En conséquence, la Cour procède implicitement à une lecture combinée de l’article 2 du Code de procédure pénale avec la Convention des Nations Unies contre la corruption ou « Convention de Merida », ratifiée par la France. Cette démarche lui permet de s’affranchir d’une interprétation stricte de l’article 2 du Code de procédure pénale. Confortée par ce raisonnement à la faveur du droit international public, la Haute juridiction française conclut en prenant appui sur le point 6 du dispositif de son arrêt, celui à partir duquel elle casse et annule sans renvoi l’arrêt de la Cour d’Appel. Elle conclut en ces termes : « Alors que la lutte et la prévention contre la corruption, pris dans l’acceptation de la Convention des Nations Unies contre la corruption ratifiée par la France, constituent un but spécifique qui incombe, non seulement aux Etats, mais implique le soutien et la participation des organisations non gouvernementales, lesquels doivent se traduire en droit interne par la possibilité pour les associations légalement constituées ayant un tel objet se constituer parties civiles pour les infractions énumérées par cette Convention ; qu’en déclarant irrecevable la constitution de partie civile de l’association Transparence International France, la chambre de l’instruction a méconnu ces dispositions ».
De ce qui suit, la décision du 09 novembre 2010 n’est pas étonnante, elle obéit à l’évolution du droit français et s’inscrit dans le droit fil de la jurisprudence antérieure de la Cour de cassation en vertu de laquelle « une association peut agir en justice au nom d’intérêts collectifs, dès lors que ceux-ci entrent dans son objet social ». Elle a retenu cette conclusion dans un arrêt du 26 septembre 2007 lorsqu’elle a soutenu que le préjudice « personnel » de l’association résulte directement de l’atteinte aux intérêts collectifs qui répondent à son objet social.
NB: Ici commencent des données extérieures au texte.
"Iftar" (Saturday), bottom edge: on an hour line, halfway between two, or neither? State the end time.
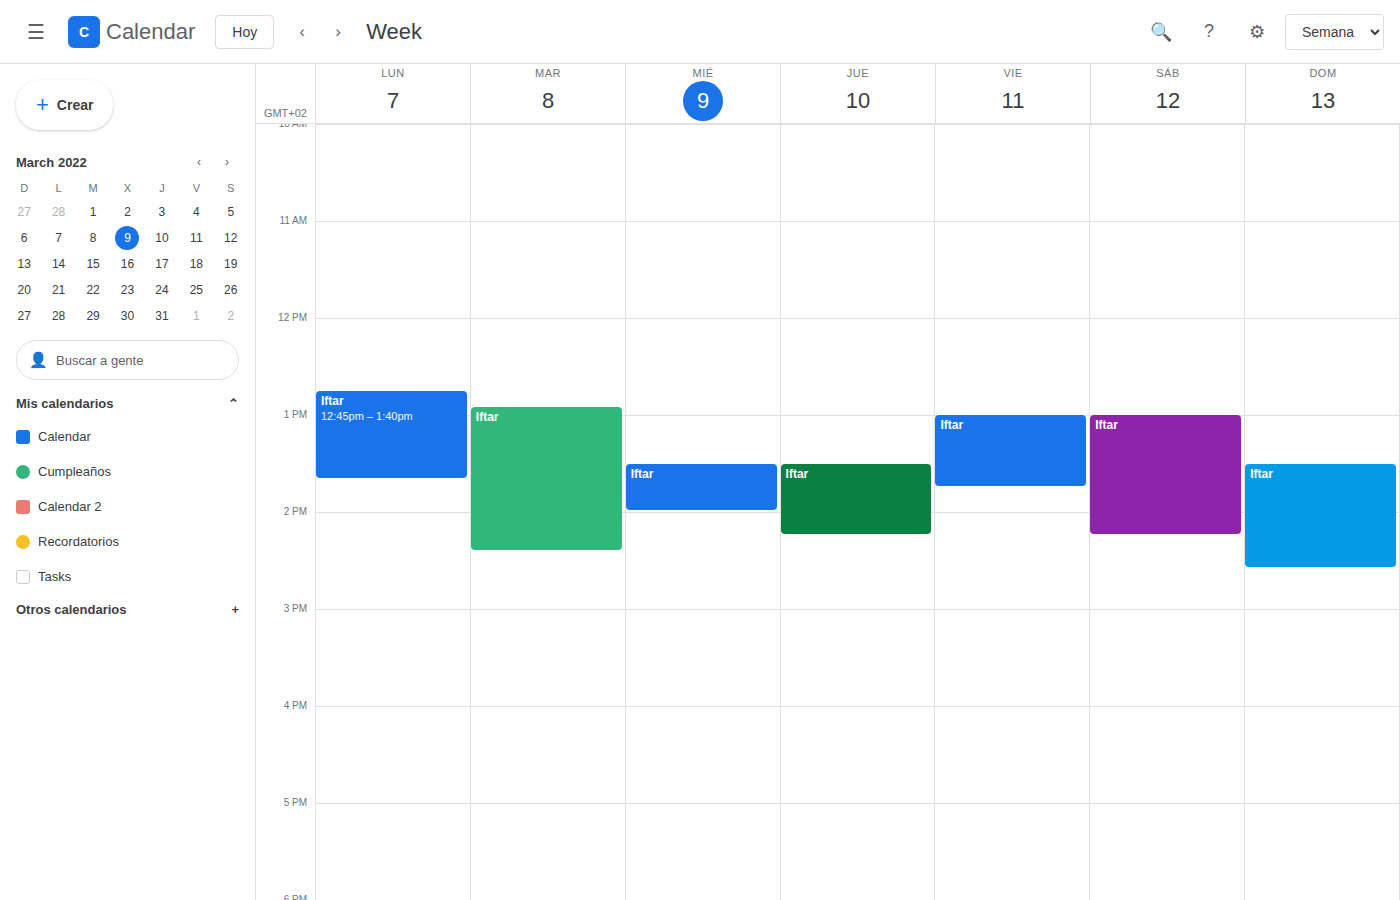
2:15 PM -- neither: a quarter of the way from the 2 PM line to the 3 PM line.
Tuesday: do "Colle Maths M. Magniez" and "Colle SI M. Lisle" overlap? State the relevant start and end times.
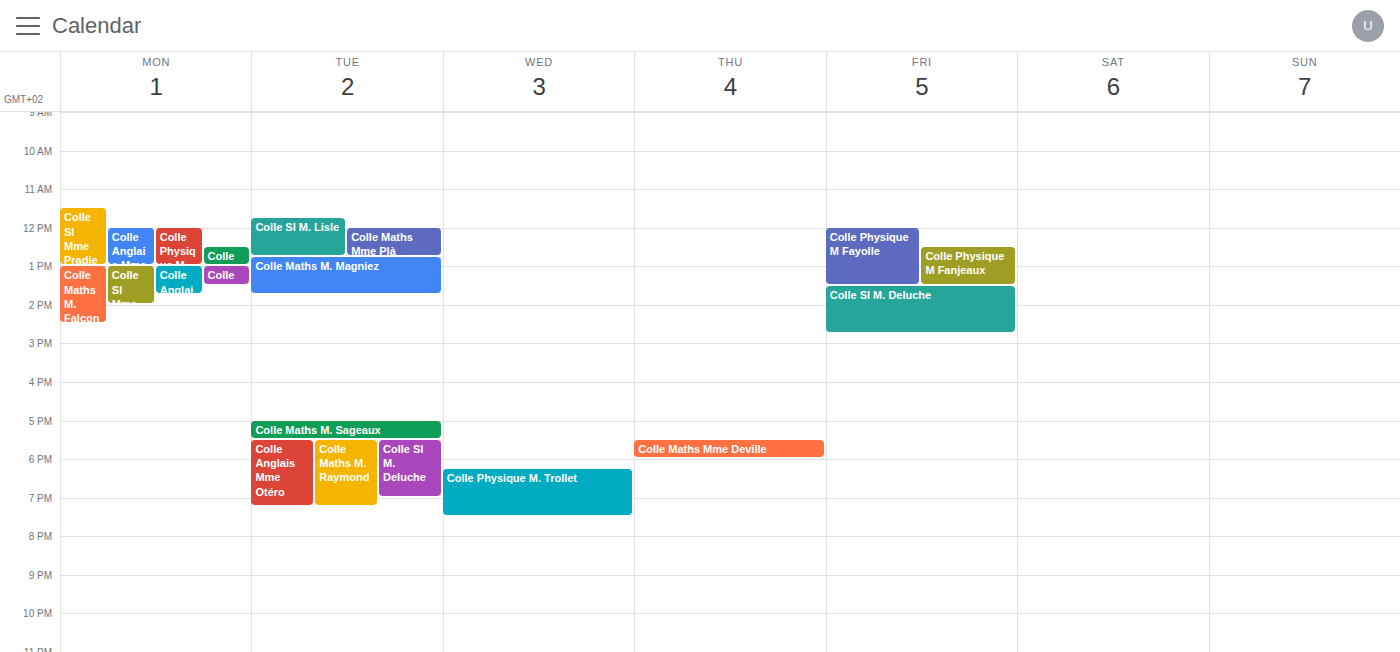
"Colle SI M. Lisle" ends at 12:45 PM, exactly when "Colle Maths M. Magniez" starts -- they touch but do not overlap.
Et que « l’association a toujours un intérêt moral à défendre les intérêts collectifs d’autrui visés dans ses statuts ». Il s’agit d’une jurisprudence qui s’est dessinée depuis 40 ans, car dans un arrêt du 14 janvier 1971 la Cour de cassation avait déjà interprété de façon large « la notion de préjudice personnel de l’association », et que la référence à cette jurisprudence n’était pas souhaitée par le parquet, donc l’exécutif français.
En d’autres mots, suivant le raisonnement de la Cour, l’intérêt collectif de l’association se confond avec l’intérêt général de la société toute entière.
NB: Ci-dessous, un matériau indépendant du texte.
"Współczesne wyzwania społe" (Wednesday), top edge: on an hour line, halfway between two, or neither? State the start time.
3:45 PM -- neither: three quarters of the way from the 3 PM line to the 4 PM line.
En cela, la Convention de Merida contre la contre la corruption ratifiée par la France est venue au secours de la décision de la Cour de cassation. Puisque cette Convention reconnait un intérêt à agir aussi bien aux Etats qu’aux organisations non gouvernementales, en l’espèce des associations dotées de la personnalité juridique, dans les procédures contre la corruption. Au nom de la défense des citoyens et des peuples dont les droits économiques et sociaux sont en péril.
La décision du 09 novembre 2010 est d’autant fondée en droit que la Cour de cassation, Juge du droit et non de fond, a fait implicitement prévaloir la primauté de la Convention de Mérida sur l’article 2 du Code de Procédure pénale. En effet, conformément à l’article 55 de la Constitution française de 1958 le droit international conventionnel est au dessus du droit interne français.
En ratifiant la Convention de Merida contre la corruption la France et le Congo-Brazzaville ne pouvaient ignorer qu’ils faisaient le deuil de leur souveraineté. Ils doivent donc l’appliquer conformément à la Convention de Vienne du 23 mai 1969 sur l’interprétation des Traités et dont l’article 31 prévoit que : « Un traité doit être interprété de bonne foi suivant le sens ordinaire à attribuer aux termes du traité dans leur contexte et à la lumière de son objet et de son but ».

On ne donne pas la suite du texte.